» Problem to solve:
Rewrite every line of the records below as a numbered list, leaving out the blank lines.

[START OF Dataset extract]

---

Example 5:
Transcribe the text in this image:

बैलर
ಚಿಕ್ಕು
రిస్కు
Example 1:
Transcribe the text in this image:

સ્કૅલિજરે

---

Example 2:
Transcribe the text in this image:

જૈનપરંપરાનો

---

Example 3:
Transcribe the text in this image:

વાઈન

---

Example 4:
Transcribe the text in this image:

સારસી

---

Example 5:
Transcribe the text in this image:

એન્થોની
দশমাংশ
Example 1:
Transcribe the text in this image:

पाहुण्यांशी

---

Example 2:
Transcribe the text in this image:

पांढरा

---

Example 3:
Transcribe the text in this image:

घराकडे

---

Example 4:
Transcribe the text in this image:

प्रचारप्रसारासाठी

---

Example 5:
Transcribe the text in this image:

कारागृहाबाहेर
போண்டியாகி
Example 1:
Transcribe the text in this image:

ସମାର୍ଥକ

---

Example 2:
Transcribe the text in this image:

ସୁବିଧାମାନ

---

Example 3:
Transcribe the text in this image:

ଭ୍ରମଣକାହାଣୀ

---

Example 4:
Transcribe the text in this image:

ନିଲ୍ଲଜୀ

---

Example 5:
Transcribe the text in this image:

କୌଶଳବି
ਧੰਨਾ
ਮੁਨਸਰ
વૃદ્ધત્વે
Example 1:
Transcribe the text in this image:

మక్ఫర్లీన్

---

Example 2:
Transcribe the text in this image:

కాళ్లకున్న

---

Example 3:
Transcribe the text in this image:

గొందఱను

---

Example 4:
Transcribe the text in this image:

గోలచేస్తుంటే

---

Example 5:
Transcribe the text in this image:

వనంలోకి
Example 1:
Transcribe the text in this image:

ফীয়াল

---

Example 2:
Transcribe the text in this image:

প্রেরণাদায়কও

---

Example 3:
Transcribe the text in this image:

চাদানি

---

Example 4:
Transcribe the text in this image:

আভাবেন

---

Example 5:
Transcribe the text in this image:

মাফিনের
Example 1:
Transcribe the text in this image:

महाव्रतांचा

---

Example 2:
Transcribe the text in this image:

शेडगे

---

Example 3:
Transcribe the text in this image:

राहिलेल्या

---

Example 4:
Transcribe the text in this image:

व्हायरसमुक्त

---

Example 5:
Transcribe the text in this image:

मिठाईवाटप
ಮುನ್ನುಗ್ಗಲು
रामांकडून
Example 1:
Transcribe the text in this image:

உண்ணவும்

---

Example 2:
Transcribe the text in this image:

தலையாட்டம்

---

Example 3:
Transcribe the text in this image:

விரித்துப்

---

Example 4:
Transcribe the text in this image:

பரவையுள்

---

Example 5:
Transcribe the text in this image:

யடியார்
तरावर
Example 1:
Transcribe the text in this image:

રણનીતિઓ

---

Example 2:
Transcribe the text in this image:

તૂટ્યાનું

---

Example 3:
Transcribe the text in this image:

[END OF Dataset extract]

» Response for this exercise:
1. ---
2. Example 5:
3. Transcribe the text in this image:
4. बैलर
5. ಚಿಕ್ಕು
6. రిస్కు
7. Example 1:
8. Transcribe the text in this image:
9. સ્કૅલિજરે
10. ---
11. Example 2:
12. Transcribe the text in this image:
13. જૈનપરંપરાનો
14. ---
15. Example 3:
16. Transcribe the text in this image:
17. વાઈન
18. ---
19. Example 4:
20. Transcribe the text in this image:
21. સારસી
22. ---
23. Example 5:
24. Transcribe the text in this image:
25. એન્થોની
26. দশমাংশ
27. Example 1:
28. Transcribe the text in this image:
29. पाहुण्यांशी
30. ---
31. Example 2:
32. Transcribe the text in this image:
33. पांढरा
34. ---
35. Example 3:
36. Transcribe the text in this image:
37. घराकडे
38. ---
39. Example 4:
40. Transcribe the text in this image:
41. प्रचारप्रसारासाठी
42. ---
43. Example 5:
44. Transcribe the text in this image:
45. कारागृहाबाहेर
46. போண்டியாகி
47. Example 1:
48. Transcribe the text in this image:
49. ସମାର୍ଥକ
50. ---
51. Example 2:
52. Transcribe the text in this image:
53. ସୁବିଧାମାନ
54. ---
55. Example 3:
56. Transcribe the text in this image:
57. ଭ୍ରମଣକାହାଣୀ
58. ---
59. Example 4:
60. Transcribe the text in this image:
61. ନିଲ୍ଲଜୀ
62. ---
63. Example 5:
64. Transcribe the text in this image:
65. କୌଶଳବି
66. ਧੰਨਾ
67. ਮੁਨਸਰ
68. વૃદ્ધત્વે
69. Example 1:
70. Transcribe the text in this image:
71. మక్ఫర్లీన్
72. ---
73. Example 2:
74. Transcribe the text in this image:
75. కాళ్లకున్న
76. ---
77. Example 3:
78. Transcribe the text in this image:
79. గొందఱను
80. ---
81. Example 4:
82. Transcribe the text in this image:
83. గోలచేస్తుంటే
84. ---
85. Example 5:
86. Transcribe the text in this image:
87. వనంలోకి
88. Example 1:
89. Transcribe the text in this image:
90. ফীয়াল
91. ---
92. Example 2:
93. Transcribe the text in this image:
94. প্রেরণাদায়কও
95. ---
96. Example 3:
97. Transcribe the text in this image:
98. চাদানি
99. ---
100. Example 4:
101. Transcribe the text in this image:
102. আভাবেন
103. ---
104. Example 5:
105. Transcribe the text in this image:
106. মাফিনের
107. Example 1:
108. Transcribe the text in this image:
109. महाव्रतांचा
110. ---
111. Example 2:
112. Transcribe the text in this image:
113. शेडगे
114. ---
115. Example 3:
116. Transcribe the text in this image:
117. राहिलेल्या
118. ---
119. Example 4:
120. Transcribe the text in this image:
121. व्हायरसमुक्त
122. ---
123. Example 5:
124. Transcribe the text in this image:
125. मिठाईवाटप
126. ಮುನ್ನುಗ್ಗಲು
127. रामांकडून
128. Example 1:
129. Transcribe the text in this image:
130. உண்ணவும்
131. ---
132. Example 2:
133. Transcribe the text in this image:
134. தலையாட்டம்
135. ---
136. Example 3:
137. Transcribe the text in this image:
138. விரித்துப்
139. ---
140. Example 4:
141. Transcribe the text in this image:
142. பரவையுள்
143. ---
144. Example 5:
145. Transcribe the text in this image:
146. யடியார்
147. तरावर
148. Example 1:
149. Transcribe the text in this image:
150. રણનીતિઓ
151. ---
152. Example 2:
153. Transcribe the text in this image:
154. તૂટ્યાનું
155. ---
156. Example 3:
157. Transcribe the text in this image:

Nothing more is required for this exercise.